A thin convex lens which is made of glass (refractive index $1.5$) has a focal length of $20cm$.it is now completely immersed in a transparent liquid having refractive index $1.75$. Find the new focal length of the lens.

Answer 1

The focal length of the glass lens in air is given by

$\frac{1}{f_a}=({}_a{n}_g-1)(\frac{1}{R_1}-\frac{1}{R_2})$

Here, $f_a=20cm$ and ${}_a{n}_g=\mathrm{1.5.}$

$\therefore \frac{1}{20cm}=(1.5-1)(\frac{1}{R_1}-\frac{1}{R_2})$

(i) The focal length of the glass lens in liquid is given by

$\frac{1}{f_l}=({}_w{n}_g-1)(\frac{1}{R_1}-\frac{1}{R_2})$

where ${}_l{n}_g$ is refractive index of glass with respect to the liquid.

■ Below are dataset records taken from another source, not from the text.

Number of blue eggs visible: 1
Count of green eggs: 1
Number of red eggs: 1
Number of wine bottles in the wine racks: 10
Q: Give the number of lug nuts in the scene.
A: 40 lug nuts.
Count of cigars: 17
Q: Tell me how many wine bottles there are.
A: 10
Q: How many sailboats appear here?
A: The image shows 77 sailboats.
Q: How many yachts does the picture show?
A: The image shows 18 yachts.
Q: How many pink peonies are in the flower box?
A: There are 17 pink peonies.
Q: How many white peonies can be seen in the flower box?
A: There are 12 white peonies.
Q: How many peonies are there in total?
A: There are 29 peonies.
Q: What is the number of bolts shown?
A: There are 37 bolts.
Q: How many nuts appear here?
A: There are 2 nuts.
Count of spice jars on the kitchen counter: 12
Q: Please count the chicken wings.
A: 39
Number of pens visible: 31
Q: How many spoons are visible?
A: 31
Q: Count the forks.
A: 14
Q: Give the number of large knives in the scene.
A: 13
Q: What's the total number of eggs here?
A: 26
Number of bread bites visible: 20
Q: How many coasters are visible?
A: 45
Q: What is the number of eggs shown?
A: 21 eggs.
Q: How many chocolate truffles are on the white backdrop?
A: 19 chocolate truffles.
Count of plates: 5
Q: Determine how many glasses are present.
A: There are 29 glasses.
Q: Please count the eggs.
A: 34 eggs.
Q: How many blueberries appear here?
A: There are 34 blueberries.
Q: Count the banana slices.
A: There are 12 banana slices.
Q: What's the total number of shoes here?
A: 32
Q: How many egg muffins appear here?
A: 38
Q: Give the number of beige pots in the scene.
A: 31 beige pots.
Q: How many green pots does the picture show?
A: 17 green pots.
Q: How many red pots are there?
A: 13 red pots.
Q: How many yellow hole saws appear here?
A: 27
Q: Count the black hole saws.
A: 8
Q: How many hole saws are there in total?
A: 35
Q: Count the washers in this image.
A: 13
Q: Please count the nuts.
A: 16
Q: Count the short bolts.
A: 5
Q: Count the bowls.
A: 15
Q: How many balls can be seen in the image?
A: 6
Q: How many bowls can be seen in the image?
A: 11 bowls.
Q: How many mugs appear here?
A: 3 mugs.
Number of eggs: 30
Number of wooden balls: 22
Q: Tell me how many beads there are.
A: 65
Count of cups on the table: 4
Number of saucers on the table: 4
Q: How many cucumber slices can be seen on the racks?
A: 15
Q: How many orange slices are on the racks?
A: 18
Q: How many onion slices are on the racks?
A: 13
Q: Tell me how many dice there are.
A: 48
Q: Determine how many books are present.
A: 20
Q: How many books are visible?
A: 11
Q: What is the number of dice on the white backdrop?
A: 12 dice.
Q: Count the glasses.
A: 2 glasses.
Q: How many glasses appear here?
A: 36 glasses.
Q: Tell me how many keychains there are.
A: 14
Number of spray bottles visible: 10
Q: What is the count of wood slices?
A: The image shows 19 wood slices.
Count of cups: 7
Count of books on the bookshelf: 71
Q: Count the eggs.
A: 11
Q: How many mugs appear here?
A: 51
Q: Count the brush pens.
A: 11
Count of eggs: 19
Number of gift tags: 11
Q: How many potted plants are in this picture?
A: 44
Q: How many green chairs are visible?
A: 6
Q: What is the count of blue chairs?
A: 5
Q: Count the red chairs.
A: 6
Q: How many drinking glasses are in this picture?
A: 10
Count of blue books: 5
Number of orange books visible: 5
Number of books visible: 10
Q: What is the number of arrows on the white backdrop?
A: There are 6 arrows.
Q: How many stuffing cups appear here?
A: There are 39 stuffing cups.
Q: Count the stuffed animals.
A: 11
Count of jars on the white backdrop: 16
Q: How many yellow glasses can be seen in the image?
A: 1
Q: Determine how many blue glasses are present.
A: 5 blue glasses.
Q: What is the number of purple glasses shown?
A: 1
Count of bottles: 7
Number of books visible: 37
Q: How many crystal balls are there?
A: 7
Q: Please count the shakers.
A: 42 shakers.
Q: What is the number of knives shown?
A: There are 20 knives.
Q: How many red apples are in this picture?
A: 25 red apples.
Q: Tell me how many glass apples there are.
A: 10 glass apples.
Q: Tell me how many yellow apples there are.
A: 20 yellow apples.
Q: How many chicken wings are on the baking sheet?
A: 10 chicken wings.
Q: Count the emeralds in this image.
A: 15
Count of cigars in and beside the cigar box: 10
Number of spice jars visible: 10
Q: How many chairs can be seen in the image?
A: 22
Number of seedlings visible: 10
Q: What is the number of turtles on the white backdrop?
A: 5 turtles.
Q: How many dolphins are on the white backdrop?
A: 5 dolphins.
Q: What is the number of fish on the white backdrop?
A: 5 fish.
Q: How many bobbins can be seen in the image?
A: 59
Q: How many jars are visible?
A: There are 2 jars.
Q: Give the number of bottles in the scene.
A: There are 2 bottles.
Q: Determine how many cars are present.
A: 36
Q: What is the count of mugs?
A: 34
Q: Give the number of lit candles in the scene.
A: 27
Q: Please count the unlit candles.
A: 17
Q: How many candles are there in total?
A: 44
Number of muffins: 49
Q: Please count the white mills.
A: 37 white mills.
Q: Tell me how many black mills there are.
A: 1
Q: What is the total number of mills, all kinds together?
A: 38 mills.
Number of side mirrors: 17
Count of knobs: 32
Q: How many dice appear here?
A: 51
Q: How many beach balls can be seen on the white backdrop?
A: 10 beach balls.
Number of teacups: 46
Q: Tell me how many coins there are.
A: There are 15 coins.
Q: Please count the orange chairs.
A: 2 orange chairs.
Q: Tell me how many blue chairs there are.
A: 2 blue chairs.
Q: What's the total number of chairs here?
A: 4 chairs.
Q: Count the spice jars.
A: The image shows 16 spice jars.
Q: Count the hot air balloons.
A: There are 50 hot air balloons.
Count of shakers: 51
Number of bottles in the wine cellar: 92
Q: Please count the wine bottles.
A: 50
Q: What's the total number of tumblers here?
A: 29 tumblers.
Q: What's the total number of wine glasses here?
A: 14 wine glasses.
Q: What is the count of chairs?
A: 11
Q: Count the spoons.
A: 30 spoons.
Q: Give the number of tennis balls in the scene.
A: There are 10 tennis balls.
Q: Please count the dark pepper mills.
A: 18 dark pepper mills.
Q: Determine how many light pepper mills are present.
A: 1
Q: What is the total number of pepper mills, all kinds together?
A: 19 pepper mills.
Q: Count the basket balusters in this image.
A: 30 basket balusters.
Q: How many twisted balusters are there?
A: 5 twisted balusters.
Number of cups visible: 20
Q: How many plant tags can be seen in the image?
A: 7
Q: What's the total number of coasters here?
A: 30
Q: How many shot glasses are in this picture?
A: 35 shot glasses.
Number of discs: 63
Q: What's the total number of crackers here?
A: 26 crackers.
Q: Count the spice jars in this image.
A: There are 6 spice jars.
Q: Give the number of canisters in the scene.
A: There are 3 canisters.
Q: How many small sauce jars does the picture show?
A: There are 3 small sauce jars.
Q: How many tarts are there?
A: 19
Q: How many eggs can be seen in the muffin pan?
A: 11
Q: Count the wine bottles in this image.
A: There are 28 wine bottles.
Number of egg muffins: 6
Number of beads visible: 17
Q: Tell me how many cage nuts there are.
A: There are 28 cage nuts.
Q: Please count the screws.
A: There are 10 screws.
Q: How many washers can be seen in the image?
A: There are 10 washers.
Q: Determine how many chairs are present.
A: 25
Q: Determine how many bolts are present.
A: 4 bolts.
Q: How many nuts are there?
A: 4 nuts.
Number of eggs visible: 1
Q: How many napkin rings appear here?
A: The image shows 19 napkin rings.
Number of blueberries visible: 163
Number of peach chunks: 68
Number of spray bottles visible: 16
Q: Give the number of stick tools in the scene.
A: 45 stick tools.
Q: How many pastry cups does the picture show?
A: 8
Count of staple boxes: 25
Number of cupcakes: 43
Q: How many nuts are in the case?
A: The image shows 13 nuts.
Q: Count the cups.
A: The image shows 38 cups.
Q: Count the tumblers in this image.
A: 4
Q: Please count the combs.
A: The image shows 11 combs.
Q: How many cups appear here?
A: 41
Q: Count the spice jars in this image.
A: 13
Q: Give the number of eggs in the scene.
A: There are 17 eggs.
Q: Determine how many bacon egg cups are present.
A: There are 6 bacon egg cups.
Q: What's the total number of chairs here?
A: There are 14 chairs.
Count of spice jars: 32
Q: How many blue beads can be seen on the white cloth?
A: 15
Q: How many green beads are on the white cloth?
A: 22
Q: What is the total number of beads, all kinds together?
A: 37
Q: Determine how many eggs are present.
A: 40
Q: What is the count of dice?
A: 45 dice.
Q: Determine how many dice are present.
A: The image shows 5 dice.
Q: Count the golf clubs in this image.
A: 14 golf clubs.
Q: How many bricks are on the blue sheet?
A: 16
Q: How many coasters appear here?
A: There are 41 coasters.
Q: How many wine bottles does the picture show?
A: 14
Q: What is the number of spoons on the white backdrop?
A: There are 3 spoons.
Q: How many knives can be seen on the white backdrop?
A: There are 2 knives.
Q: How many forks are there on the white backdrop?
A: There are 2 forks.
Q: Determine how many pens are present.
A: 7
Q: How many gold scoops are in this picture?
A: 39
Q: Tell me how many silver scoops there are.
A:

Now, ${}_l{n}_g=\frac{{}_a{n}_g}{{}_a{n}_l}=\frac{1.5}{1.75}=\frac{6}{7}$

$\therefore \frac{1}{f_l}=(\frac{6}{7}-1)(\frac{1}{R_1}-\frac{1}{R_2})$ (ii)

Dividing Eq. $\left(i\right)$ by eq. $\left(ii\right)$, we get

$\frac{f_l}{20cm}=\frac{0.5}{-\left(1/7\right)}=-3.5$

$f_l=-3.5\times 20cm=-70cm$.

Or

Since, the focal length in the liquid comes out to be negative, the natural of the immersed lens is concave.